Don’t Move
18There are an abundance of films that are keen on telling us things we shouldn’t do. Don’t Breathe, Don’t Look Now, Don’t Say a Word, Don’t Hang Up, and possibly one of the more obscure utterings Don’t Tell Mom the Babysitter’s Dead.
Well let’s hope you’re sitting comfortably, as this new horror thriller doesn’t want us to move at all.
Iris (Kelsey Asbille) has left her husband in bed and gone out early to a hiking trail. She’s there for two reasons: to visit her son’s shrine at the top of the trail, and then to jump off the mountain and end her life.
She is interrupted in the latter by Richard (Finn Wittrock), who just so happens to be out and about that early too. He talks to Iris in a manner that he understands her intentions, and says just enough to change her mind.

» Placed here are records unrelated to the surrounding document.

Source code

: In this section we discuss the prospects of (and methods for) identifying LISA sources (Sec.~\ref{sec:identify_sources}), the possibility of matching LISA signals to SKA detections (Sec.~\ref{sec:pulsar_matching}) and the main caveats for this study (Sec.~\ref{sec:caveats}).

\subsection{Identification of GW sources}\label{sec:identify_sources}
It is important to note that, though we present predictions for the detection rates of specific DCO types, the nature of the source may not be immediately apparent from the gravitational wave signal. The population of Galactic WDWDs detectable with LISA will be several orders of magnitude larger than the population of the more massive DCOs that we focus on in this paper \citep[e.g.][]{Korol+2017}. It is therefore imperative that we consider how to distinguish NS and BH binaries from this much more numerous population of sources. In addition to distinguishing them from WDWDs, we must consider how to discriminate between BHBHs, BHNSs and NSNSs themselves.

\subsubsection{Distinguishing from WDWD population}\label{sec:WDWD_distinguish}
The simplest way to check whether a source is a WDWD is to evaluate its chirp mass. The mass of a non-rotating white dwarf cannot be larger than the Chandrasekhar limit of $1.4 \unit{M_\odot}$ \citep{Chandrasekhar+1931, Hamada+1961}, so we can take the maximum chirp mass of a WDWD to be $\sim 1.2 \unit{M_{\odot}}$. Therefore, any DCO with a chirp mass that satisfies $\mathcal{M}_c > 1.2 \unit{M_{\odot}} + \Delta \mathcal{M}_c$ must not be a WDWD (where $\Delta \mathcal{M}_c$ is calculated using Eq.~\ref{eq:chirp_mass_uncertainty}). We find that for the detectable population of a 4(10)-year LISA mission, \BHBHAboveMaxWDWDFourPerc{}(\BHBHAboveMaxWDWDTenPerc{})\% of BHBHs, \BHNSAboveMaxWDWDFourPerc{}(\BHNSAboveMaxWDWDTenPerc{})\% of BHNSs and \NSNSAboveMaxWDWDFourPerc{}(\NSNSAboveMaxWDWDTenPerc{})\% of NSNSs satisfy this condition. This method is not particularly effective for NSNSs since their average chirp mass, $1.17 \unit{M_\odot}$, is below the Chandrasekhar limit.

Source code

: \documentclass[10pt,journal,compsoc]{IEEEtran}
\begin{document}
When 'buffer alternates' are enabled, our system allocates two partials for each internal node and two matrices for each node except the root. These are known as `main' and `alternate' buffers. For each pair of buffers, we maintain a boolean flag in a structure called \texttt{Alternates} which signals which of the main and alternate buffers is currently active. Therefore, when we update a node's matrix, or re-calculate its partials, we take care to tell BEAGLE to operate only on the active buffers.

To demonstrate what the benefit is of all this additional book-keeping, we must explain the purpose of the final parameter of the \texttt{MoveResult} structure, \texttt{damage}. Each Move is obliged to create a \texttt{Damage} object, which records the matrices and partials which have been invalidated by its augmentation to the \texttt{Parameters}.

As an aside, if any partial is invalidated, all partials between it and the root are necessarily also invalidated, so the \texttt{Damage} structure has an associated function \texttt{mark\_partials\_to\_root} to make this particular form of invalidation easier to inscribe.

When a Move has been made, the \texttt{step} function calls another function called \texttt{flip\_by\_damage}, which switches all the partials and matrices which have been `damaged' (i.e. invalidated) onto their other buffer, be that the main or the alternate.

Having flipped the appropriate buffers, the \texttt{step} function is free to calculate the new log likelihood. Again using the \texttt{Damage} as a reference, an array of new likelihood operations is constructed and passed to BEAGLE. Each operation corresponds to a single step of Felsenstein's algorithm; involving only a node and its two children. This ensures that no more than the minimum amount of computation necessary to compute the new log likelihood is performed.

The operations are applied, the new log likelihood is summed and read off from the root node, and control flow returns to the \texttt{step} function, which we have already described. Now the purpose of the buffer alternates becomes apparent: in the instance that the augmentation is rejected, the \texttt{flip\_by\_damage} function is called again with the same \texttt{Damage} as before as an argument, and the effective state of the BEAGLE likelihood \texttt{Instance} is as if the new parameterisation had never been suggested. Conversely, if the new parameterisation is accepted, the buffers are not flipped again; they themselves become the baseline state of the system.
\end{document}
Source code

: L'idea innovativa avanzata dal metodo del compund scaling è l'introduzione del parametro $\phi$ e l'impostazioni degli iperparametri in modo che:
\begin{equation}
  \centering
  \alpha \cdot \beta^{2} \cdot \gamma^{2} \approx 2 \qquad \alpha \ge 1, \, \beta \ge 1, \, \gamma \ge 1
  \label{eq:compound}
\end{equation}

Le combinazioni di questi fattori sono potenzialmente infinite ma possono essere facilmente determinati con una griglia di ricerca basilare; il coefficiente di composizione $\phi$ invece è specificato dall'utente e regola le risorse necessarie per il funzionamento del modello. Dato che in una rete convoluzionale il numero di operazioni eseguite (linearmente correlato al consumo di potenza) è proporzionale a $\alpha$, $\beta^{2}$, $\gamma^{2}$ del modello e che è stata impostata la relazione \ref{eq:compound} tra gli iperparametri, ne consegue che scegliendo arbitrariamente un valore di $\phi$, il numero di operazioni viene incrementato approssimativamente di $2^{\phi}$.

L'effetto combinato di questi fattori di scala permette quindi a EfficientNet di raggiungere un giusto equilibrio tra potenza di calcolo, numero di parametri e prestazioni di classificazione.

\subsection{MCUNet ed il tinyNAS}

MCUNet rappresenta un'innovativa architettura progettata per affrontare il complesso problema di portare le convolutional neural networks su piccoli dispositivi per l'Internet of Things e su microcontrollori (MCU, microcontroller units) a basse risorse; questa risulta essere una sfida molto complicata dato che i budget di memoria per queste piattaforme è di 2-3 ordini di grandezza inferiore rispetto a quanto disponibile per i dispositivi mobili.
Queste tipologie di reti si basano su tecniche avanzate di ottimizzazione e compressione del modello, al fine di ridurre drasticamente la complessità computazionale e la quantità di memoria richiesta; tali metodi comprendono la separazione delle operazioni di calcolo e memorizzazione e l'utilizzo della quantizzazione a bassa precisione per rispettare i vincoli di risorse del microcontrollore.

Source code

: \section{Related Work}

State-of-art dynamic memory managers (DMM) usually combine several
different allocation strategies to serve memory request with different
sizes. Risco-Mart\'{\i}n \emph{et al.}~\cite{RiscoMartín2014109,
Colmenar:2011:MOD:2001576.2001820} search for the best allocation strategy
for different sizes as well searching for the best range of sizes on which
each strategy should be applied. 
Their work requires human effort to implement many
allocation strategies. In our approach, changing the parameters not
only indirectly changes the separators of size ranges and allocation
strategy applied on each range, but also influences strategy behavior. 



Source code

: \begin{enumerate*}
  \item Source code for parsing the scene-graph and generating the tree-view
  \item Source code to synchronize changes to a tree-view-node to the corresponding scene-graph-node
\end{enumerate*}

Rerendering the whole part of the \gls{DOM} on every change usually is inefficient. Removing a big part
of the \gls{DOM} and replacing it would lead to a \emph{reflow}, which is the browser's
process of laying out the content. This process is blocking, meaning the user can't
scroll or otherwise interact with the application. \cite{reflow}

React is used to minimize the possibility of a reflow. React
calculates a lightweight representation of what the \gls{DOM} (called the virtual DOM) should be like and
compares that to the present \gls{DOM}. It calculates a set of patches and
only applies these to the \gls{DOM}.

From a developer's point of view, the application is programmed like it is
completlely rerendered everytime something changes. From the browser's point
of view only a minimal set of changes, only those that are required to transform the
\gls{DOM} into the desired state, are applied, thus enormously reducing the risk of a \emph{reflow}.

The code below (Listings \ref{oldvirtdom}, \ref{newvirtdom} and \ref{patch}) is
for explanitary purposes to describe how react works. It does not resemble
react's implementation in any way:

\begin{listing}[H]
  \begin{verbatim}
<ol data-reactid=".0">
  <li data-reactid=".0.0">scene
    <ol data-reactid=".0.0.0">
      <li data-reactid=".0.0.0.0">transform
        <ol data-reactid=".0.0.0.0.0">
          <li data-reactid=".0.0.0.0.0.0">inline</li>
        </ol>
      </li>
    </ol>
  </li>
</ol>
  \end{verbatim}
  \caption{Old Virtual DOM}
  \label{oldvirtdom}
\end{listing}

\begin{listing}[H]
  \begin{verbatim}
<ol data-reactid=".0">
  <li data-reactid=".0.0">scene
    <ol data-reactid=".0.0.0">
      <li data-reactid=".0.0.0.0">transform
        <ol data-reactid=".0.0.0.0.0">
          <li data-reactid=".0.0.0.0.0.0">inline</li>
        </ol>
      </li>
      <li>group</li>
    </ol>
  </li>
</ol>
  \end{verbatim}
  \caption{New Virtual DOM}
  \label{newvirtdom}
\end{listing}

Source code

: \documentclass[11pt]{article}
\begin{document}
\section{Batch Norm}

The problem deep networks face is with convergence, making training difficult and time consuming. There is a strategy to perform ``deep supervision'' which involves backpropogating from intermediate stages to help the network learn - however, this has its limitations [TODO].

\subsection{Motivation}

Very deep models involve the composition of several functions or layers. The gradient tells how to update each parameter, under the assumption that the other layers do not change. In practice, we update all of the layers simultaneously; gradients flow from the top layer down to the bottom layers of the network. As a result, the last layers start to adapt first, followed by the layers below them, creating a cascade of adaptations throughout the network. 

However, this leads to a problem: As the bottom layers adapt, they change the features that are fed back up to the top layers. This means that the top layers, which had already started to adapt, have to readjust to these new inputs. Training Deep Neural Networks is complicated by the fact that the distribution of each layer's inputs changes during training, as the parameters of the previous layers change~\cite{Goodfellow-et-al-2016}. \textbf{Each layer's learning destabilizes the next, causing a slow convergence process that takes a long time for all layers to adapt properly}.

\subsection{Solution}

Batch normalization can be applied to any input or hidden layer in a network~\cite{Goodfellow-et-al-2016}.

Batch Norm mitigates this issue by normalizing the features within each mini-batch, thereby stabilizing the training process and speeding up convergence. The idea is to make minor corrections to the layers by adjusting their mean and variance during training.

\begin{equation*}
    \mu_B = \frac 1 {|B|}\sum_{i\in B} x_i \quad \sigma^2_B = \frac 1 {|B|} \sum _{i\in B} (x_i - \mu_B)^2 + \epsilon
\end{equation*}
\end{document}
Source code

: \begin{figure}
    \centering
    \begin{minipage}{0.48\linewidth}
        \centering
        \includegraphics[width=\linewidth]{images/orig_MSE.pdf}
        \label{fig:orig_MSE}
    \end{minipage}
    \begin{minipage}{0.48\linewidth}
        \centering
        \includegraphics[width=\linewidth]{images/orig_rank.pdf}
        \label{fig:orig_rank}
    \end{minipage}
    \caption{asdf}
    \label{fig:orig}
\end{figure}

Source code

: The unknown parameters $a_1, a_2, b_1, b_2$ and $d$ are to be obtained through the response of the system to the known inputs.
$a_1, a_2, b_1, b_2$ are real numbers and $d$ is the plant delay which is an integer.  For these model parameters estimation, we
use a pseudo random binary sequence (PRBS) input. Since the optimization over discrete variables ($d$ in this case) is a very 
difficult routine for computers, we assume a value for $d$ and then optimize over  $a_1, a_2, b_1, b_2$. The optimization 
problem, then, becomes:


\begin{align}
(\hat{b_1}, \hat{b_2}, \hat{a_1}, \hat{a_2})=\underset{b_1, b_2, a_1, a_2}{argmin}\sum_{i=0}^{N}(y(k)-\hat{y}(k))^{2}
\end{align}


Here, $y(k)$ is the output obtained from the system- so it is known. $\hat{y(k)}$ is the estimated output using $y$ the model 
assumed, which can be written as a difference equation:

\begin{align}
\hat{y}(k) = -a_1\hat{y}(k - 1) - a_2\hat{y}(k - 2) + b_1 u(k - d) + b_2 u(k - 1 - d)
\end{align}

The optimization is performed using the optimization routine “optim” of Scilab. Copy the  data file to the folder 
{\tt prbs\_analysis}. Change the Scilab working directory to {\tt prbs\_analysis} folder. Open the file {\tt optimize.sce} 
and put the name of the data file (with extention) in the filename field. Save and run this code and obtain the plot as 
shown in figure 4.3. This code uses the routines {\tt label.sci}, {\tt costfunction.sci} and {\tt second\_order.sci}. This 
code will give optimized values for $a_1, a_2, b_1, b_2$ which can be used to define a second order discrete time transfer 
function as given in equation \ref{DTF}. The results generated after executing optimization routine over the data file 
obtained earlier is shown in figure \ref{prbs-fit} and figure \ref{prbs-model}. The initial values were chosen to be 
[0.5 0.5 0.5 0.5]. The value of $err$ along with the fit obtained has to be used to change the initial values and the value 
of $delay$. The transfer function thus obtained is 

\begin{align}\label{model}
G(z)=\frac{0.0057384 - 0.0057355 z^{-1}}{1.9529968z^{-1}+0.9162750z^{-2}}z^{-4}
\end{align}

She catches up with him again at the car park, where she quickly becomes uncomfortable, and she has every right to be. Out of nowhere, he shoots her with a stun gun, and quickly secures her, bound, in the back of his car.
Iris isn’t the defenceless female he thinks she is, and puts up a fight from the back seat, causing the car to crash. Although it appears she might have the upper hand, he informs her that during their fight, he managed t inject her with a paralysing agent, which will take full effect in about 20 minutes.
If Iris is to die, she wants to on her own terms, but is there any way for her to escape?
This is only the second feature to be directed by Brian Netto and Adam Schindler, and the first that they’ve directed together, and you get the sense that the pair are relatively new to the art.
Although the premise is an all too familiar one, of a man feeling the need to murder women, the twist comes by way of the injection, and the following 20 minute countdown. It’s an interesting gimmick, but one the pair don’t appear to utilise to its full potential. It really is the perfect tool to remind the audience that time is literally running out for the protagonist, who only has a small window of time before her body will shut down. And yet, the directors are quite frivolous with time, slowing it down with some pretty images of the landscape, and draining the film of any anxiety it promised.
And it’s this lack of pacing that is an issue throughout. It essentially is a cat and mouse tale, out in the woods, with no one else around. But there’s a significant lack of tension from beginning to end, and obvious opportunities to play on it, like a subversive soundtrack, are missing.
There are also just the two of them for the majority of the film, and you get a sense that they are both let down by an under-performing script. Yes we get it that she is grieving, and that he’s probably a psycho of some sort, but their time together is disappointingly mild.
One of the real positives are the special effects that, although brief, are pretty impressive, and make the kind of impact the film is dying for.
Unfortunately then the film takes a well-trodden story and fails to inject it with any originality or creativity, making it all too easy to move on from.